Eine erhellende Lektüre für Menschen, die sich häufig getrieben fühlen. Eine Rezension
faul in der Hängematte

Ausdrücke wie »fauler Hund« und »auf der faulen Haut liegen« lassen erahnen, was man hierzulande von Müßiggang hält. Nicht viel. Selbst Menschen, die sehr viel arbeiten, verspüren oft den Druck, noch mehr zu tun. Ist Faulheit schlecht? Der Journalist und Autor Bernd Imgrund weiß: Die Bewertung des Nichtstuns ist abhängig von der Gesellschaft und dem historischen Kontext.

In seinem spannenden Buch erzählt er, wie Faulheit im Lauf der Geschichte mal kritisch, mal als gottesfürchtig, mal als Todsünde und mal als Familienrecht betrachtet wurde. Die unterschiedlichen Ansichten von Kirchen spielten dabei eine große Rolle. »Die blauen Montage«, an denen Handwerker nicht arbeiteten, verschwanden größtenteils mit der Industrialisierung. »Maschinen vertragen keine langen Standzeiten«, wie Imgrund es ausdrückt. Die Digitalisierung verwischte dann endgültig die Grenzen zwischen Arbeit und Freizeit. »Vom ›Nine to five‹ zum ›24/7‹: Die Räder müssen rollen, die Datenmengen fließen.« Die amüsante Erzählweise des Autors macht gute Laune. Gleichzeitig liefert er eine umfassende und fundierte Recherche.
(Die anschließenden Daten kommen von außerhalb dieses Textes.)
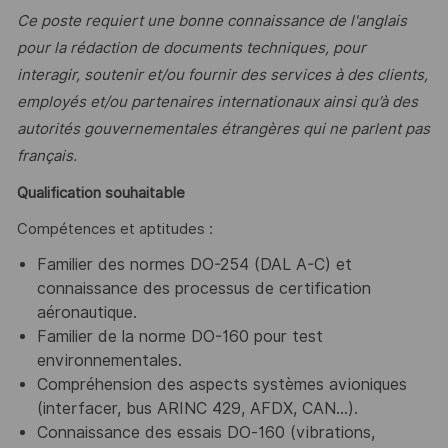
Ce poste requiert une bonne connaissance de l'anglais
pour la rédaction de documents techniques, pour
interagir, soutenir et/ou fournir des services à des clients,
employés et/ou partenaires internationaux ainsi qu’à des
autorités gouvernementales étrangères qui ne parlent pas
français.
Qualification souhaitable
Compétences et aptitudes :
Familier des normes DO-254 (DAL A-C) et
connaissance des processus de certification
aéronautique.
Familier de la norme DO-160 pour test
environnementales.
Compréhension des aspects systèmes avioniques
(interfacer, bus ARINC 429, AFDX, CAN…).
Connaissance des essais DO‑160 (vibrations,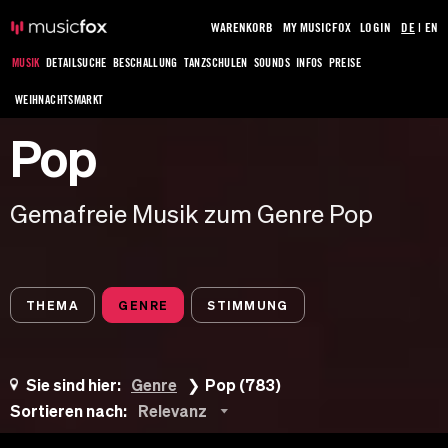
WARENKORB
MY MUSICFOX
LOGIN
DE
|
EN
MUSIK
DETAILSUCHE
BESCHALLUNG
TANZSCHULEN
SOUNDS
INFOS
PREISE
WEIHNACHTSMARKT
Pop
Gemafreie Musik zum Genre Pop
THEMA
GENRE
STIMMUNG
Sie sind hier:
Genre
Pop (783)
Sortieren nach:
Relevanz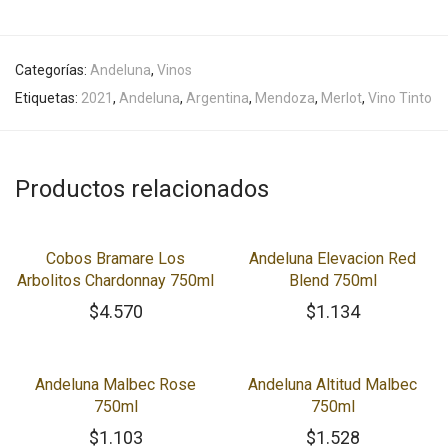
Categorías:
Andeluna
,
Vinos
Etiquetas:
2021
,
Andeluna
,
Argentina
,
Mendoza
,
Merlot
,
Vino Tinto
Productos relacionados
Cobos Bramare Los
Andeluna Elevacion Red
Arbolitos Chardonnay 750ml
Blend 750ml
$
4.570
$
1.134
Andeluna Malbec Rose
Andeluna Altitud Malbec
750ml
750ml
$
1.103
$
1.528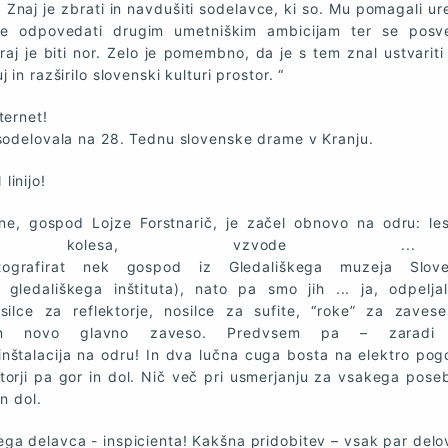
Znaj je zbrati in navdušiti sodelavce, ki so. Mu pomagali ure
je odpovedati drugim umetniškim ambicijam ter se posve
raj je biti nor. Zelo je pomembno, da je s tem znal ustvariti 
 in razširilo slovenski kulturi prostor. “
ternet!
 sodelovala na 28. Tednu slovenske drame v Kranju.
linijo!
ne, gospod Lojze Forstnarič, je začel obnovo na odru: le
na kolesa, vzvode .
otografirat nek gospod iz Gledališkega muzeja Slove
 gledališkega inštituta), nato pa smo jih ... ja, odpelja
silce za reflektorje, nosilce za sufite, “roke” za zavese
in novo glavno zaveso. Predvsem pa – zaradi 
inštalacija na odru! In dva lučna cuga bosta na elektro pogo
torji pa gor in dol. Nič več pri usmerjanju za vsakega poseb
in dol.
ga delavca - inspicienta! Kakšna pridobitev – vsak par delov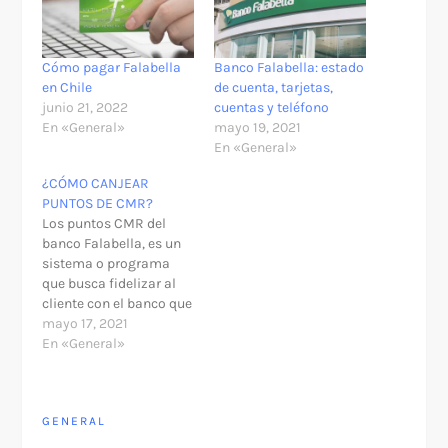
Cómo pagar Falabella
Banco Falabella: estado
en Chile
de cuenta, tarjetas,
junio 21, 2022
cuentas y teléfono
En «General»
mayo 19, 2021
En «General»
¿CÓMO CANJEAR
PUNTOS DE CMR?
Los puntos CMR del
banco Falabella, es un
sistema o programa
que busca fidelizar al
cliente con el banco que
tiene como objetivo
mayo 17, 2021
premiar al cliente o
En «General»
felicitarlo por elegir al
banco. Para ser
beneficiado por este
GENERAL
programa, solo se
necesita un requisito, el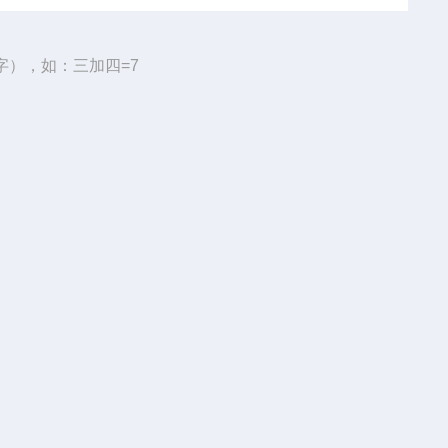
字），如：三加四=7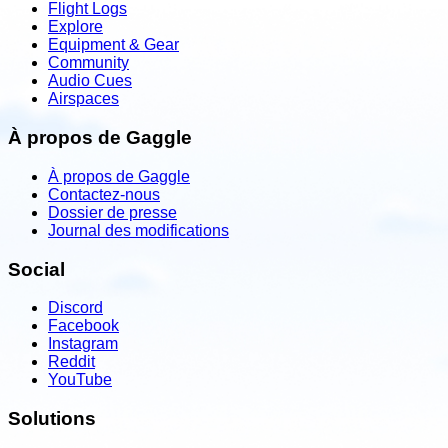
Flight Logs
Explore
Equipment & Gear
Community
Audio Cues
Airspaces
À propos de Gaggle
À propos de Gaggle
Contactez-nous
Dossier de presse
Journal des modifications
Social
Discord
Facebook
Instagram
Reddit
YouTube
Solutions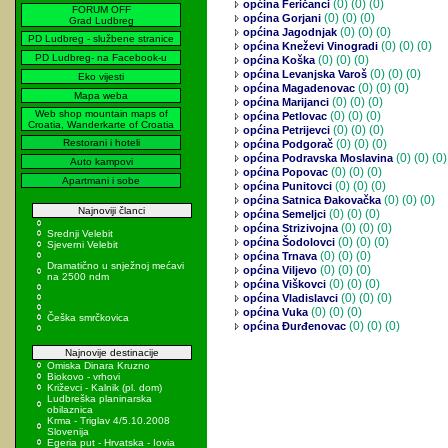
(0)
(0) (0)
općina Feričanci
FORUM OFF
(0)
(0) (0)
općina Gorjani
Grad Ludbreg
(0)
(0) (0)
općina Jagodnjak
PD Ludbreg - službene stranice
(0)
(0) (0)
općina Kneževi Vinogradi
PD Ludbreg- na Facebook-u
(0)
(0) (0)
općina Koška
(0)
(0) (0)
općina Levanjska Varoš
Eko vijesti
(0)
(0) (0)
općina Magadenovac
Mapa weba
(0)
(0) (0)
općina Marijanci
Web shop mountain maps of
(0)
(0) (0)
općina Petlovac
Croatia, Wanderkarte of Croatia
(0)
(0) (0)
općina Petrijevci
Restorani i hoteli
(0)
(0) (0)
općina Podgorač
(0)
(0) (0)
općina Podravska Moslavina
Auto kampovi
(0)
(0) (0)
općina Popovac
Apartmani i sobe
(0)
(0) (0)
općina Punitovci
(0)
(0) (0)
općina Satnica Đakovačka
Najnoviji članci
(0)
(0) (0)
općina Semeljci
(0)
(0) (0)
općina Strizivojna
Srednji Velebit
(0)
(0) (0)
općina Šodolovci
Sjeverni Velebit
(0)
(0) (0)
općina Trnava
Dramatično u snježnoj mećavi
(0)
(0) (0)
općina Viljevo
na 2500 ndm
(0)
(0) (0)
općina Viškovci
(0)
(0) (0)
općina Vladislavci
(0)
(0) (0)
općina Vuka
Češka smrčkovica
(0)
(0) (0)
općina Đurđenovac
Najnovije destinacije
Omiska Dinara Kruzno
Biokovo - vrhovi
Križevci - Kalnik (pl. dom)
Ludbreška planinarska
obilaznica
Krma - Triglav 4/5.10.2008
Slovenija
Egeria put - Hrvatska - Iovia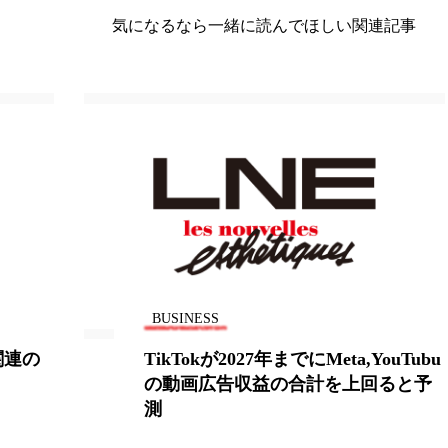
 香り 効果
需要予測
頭皮 保湿 ミスト おすすめ
気になるなら一緒に読んでほしい関連記事
香料
香水 レイヤリング
香水の持続
高市
リア機能 とは
BUSINESS
uTubu
“動くのがおっくう”は老化のサイ
ると予
ン！？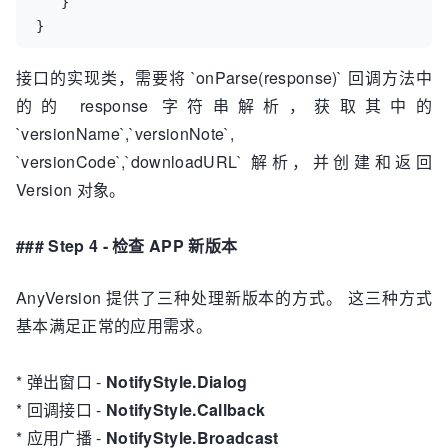
   }

}
接口的实现类，需要将 `onParse(response)` 回调方法中
的的 response 字符串解析，获取其中的
`versionName`,`versionNote`,
`versionCode`,`downloadURL` 解析，并创建和返回
Version 对象。
### Step 4 - 检查 APP 新版本
AnyVersion 提供了三种处理新版本的方式。 这三种方式
基本满足正常的应用需求。
* 弹出窗口 -
NotifyStyle.Dialog
* 回调接口 -
NotifyStyle.Callback
* 应用广播 -
NotifyStyle.Broadcast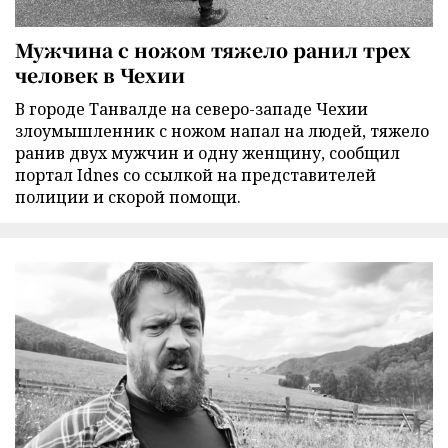
Мужчина с ножом тяжело ранил трех
человек в Чехии
В городе Танвалде на северо-западе Чехии
злоумышленник с ножом напал на людей, тяжело
ранив двух мужчин и одну женщину, сообщил
портал Idnes со ссылкой на представителей
полиции и скорой помощи.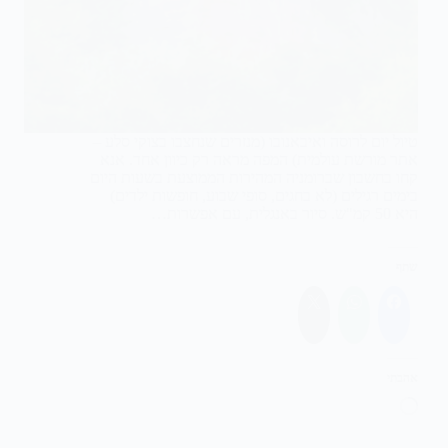
טיול יום לרוסה ואיבאנובו (מנזרים שנחצבו בצוקי סלע –
אתר מורשת עולמית) המפה מראה רק כיוון אחד. אנא
קחו בחשבון שברומניה המהירות הממוצעת בשעות היום
בימים רגילים (לא בחגים, סופי שבוע, חופשות ילדים)
היא 50 קמ"ש. סיור באנגלית, עם אפשרות…
שתף
אהבתי
טוען...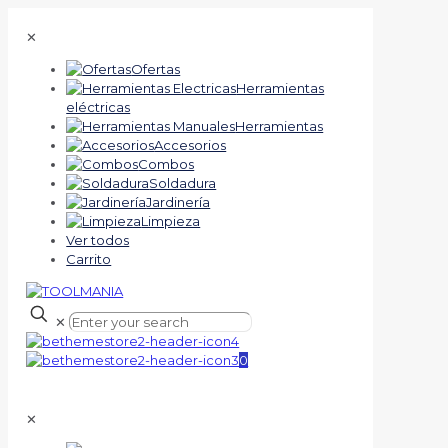
✕
Ofertas
Herramientas
eléctricas
Herramientas
Accesorios
Combos
Soldadura
Jardinería
Limpieza
Ver todos
Carrito
✕
0
✕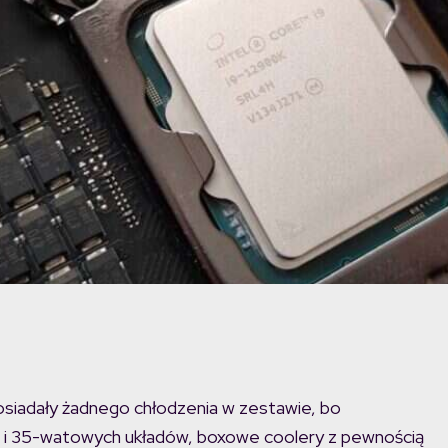
osiadały żadnego chłodzenia w zestawie, bo
5 i 35-watowych układów, boxowe coolery z pewnością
Manchmal streut Imgrund überraschende Anekdoten und Fakten ein. Wer hätte beispielsweise erwartet, in dem Buch zu erfahren, dass das Faultier »Sid« aus dem Film »Ice Age« eigentlich viel größer hätte sein müssen: Die Riesenfaultiere der Eiszeit waren nämlich bis zu sechs Metern lang und wogen bis zu sechs Tonnen. Zitate, Bilder und Alltagstipps lockern die Lektüre auf. Berühmte Denker tauchen ebenso auf wie bekannte fiktive Charaktere. 

Ob Faulheit nun gut oder schlecht ist, bleibt wohl eine Frage der Perspektive. Imgrund zufolge kommt es auch auf die Art von Faulheit an: »Toxische Faulheit« macht träge und ist ungesund, »entspannte Faulheit« hingegen ist zum Genießen der arbeitsfreien Zeit. Der Autor schließt mit einem Plädoyer dafür, die heutige Arbeitswelt mal grundsätzlich zu überdenken. Dabei geht es ihm nicht etwa darum, weniger Stunden pro Woche vorzuschreiben: »Wer auf seine 80-Stunden-Woche nicht verzichten will, darf gern daran festhalten. Er soll sich nur nicht einbilden, dadurch ein besserer Mensch zu sein.« Zehn Stunden, so sein Fazit, täten es genauso gut.

»Faul!« ist eine erhellende Lektüre für Menschen, die sich häufig getrieben fühlen und denen der Wunsch nach Freizeit ein schlechtes Gewissen macht. Die verschiedenen Perspektiven lassen die Leserinnen und Leser ihre Einstellungen zu Produktivität und Entspannung überdenken. Und: Das Buch ist kurz genug, dass auch lesefaule Menschen es bis zur letzten Seite schaffen.